For longer courses and three-day trainings, the school cooperates with external certified educators. Our new course is devoted to the Grands Crus de Bourgogne. It takes place on Saturday. A unique half-day for wine lovers from all over the world. Through this exceptional wine course with its tasting dedicated to the Grands Crus de Bourgogne appellations, the entire history of the region is revealed, from its vineyard plots to the know-how of its winegrowers. I highly recommend attending this course.
We try to stay innovative and experiment with different workshop topics. For example, in anticipation of the Christmas holidays, we offer a master class “Festive wine and food pairing”, where Crémant de Bourgogne is at the center of the action.

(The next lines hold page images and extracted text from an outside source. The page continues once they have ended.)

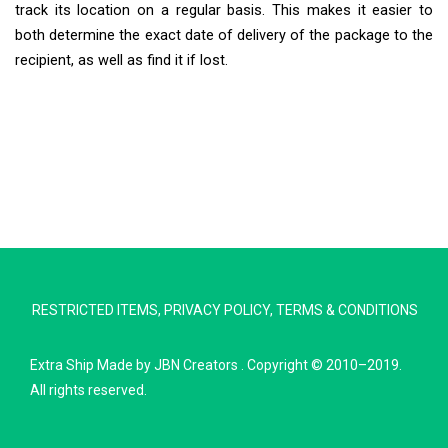
track its location on a regular basis. This makes it easier to
both determine the exact date of delivery of the package to the
recipient, as well as find it if lost.
Extra Ship
Typically replies in minutes
RESTRICTED ITEMS
,
PRIVACY POLICY
,
TERMS & CONDITIONS
Pickup city
Destination country
Extra Ship
Made by
JBN Creators
. Copyright © 2010–2019.
Weight (kg)
All rights reserved.
Contents (docs/parcel)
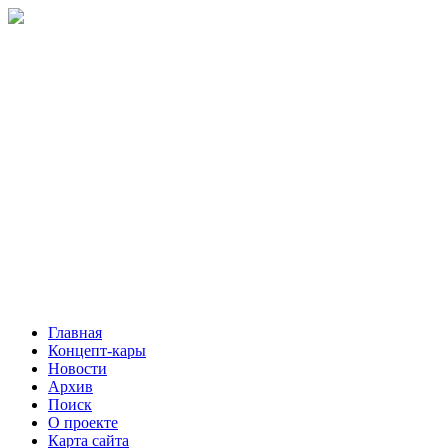
Главная
Концепт-кары
Новости
Архив
Поиск
О проекте
Карта сайта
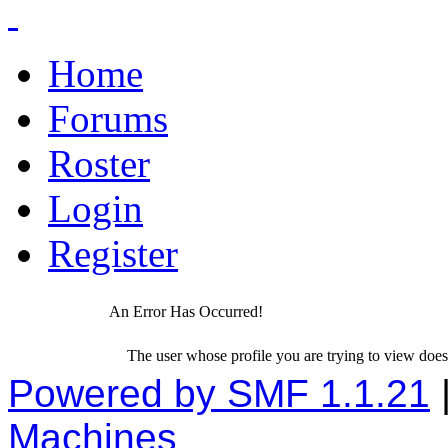
Home
Forums
Roster
Login
Register
An Error Has Occurred!
The user whose profile you are trying to view does 
Powered by SMF 1.1.21
Machines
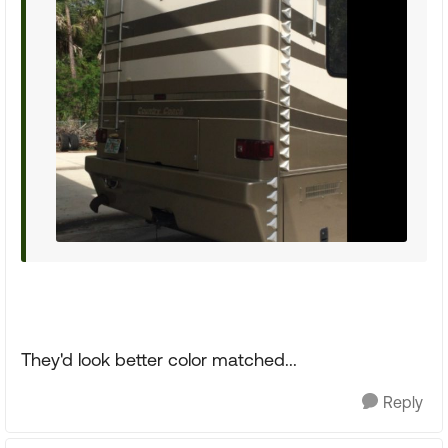
They'd look better color matched...
Reply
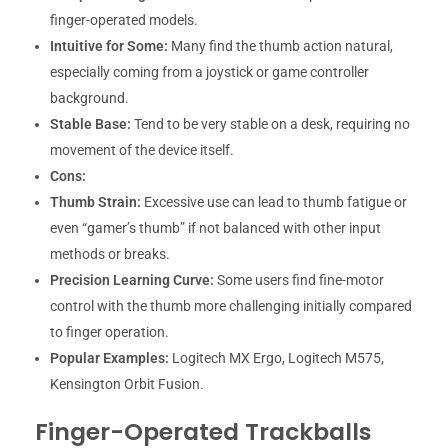
finger-operated models.
Intuitive for Some:
Many find the thumb action natural,
especially coming from a joystick or game controller
background.
Stable Base:
Tend to be very stable on a desk, requiring no
movement of the device itself.
Cons:
Thumb Strain:
Excessive use can lead to thumb fatigue or
even “gamer’s thumb” if not balanced with other input
methods or breaks.
Precision Learning Curve:
Some users find fine-motor
control with the thumb more challenging initially compared
to finger operation.
Popular Examples:
Logitech MX Ergo, Logitech M575,
Kensington Orbit Fusion.
Finger-Operated Trackballs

OH: On the 4th floor of the Cité des Climats et vins de Bourgogne in Beaune, there is the Discovery Bar “Les Accords”. Please tell us how you select wines featured in the bar. Who is part of the team of tasters and on what principles do they work? Are there certain criteria a wine must meet? How often do you review the selection?

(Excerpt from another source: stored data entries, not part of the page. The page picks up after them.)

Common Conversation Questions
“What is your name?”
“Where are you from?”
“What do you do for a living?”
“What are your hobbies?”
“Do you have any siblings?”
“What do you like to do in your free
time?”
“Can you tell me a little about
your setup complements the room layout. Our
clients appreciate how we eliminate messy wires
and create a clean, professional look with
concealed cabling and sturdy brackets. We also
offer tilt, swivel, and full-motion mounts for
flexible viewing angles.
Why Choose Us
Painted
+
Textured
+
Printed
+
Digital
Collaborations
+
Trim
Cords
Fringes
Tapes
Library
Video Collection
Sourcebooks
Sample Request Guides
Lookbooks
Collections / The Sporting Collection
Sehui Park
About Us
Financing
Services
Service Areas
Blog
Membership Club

CB: In fact, we are neither a typical restaurant, nor a typical wine bar. We wanted to have our own signatures, and for that, we focused on food and wine pairings. So, we have the chef who prepares dishes and suggests the wine that goes with them. It’s interesting. It’s quite unique. The quantities are more like appetizers. We change the menu every two months, depending on what’s available on the market that season. We also have excellent cheese and meat boards throughout the year due to our high-quality suppliers. I would like to share the news that our Discovery Bar has just received the Vignobles et Découvertes and 100% Côte d’Or certifications due to our focus on local products in our work.
To answer your question about where we source our wines, the selection is done in the Cave de Prestige. There is also an annual selection that BIVB organizes. All winemakers who wish to participate can enter the selection and receive the promotion of their wines throughout the year. We also consider the Guide Hachette des Vins for our selection and buy directly from certain domains or maisons, when we have a particular need, and it doesn’t match what we have in the stock or in the guide. Apart from that, we pay attention to local wine competitions such the Concours des Grands Vins à Mâcon, the Concours des vins de Chablis. In fact, we rely on the local network and pick Burgundy wines from the selections of these local organisations and competitions.
OH: Dear Ms. Butet, on behalf of the entire Drinks+ editorial team, we thank you for your time and wish you a Merry Christmas and Happy New Year. We are looking forward to seeing the Cité des Climats et vins de Bourgogne among the nominees for the Wine Travel Awards 2024.
CB: Thank you, Oleksandra, for your thoughtful questions and attention you paid to the Cité. I wish you happy holidays!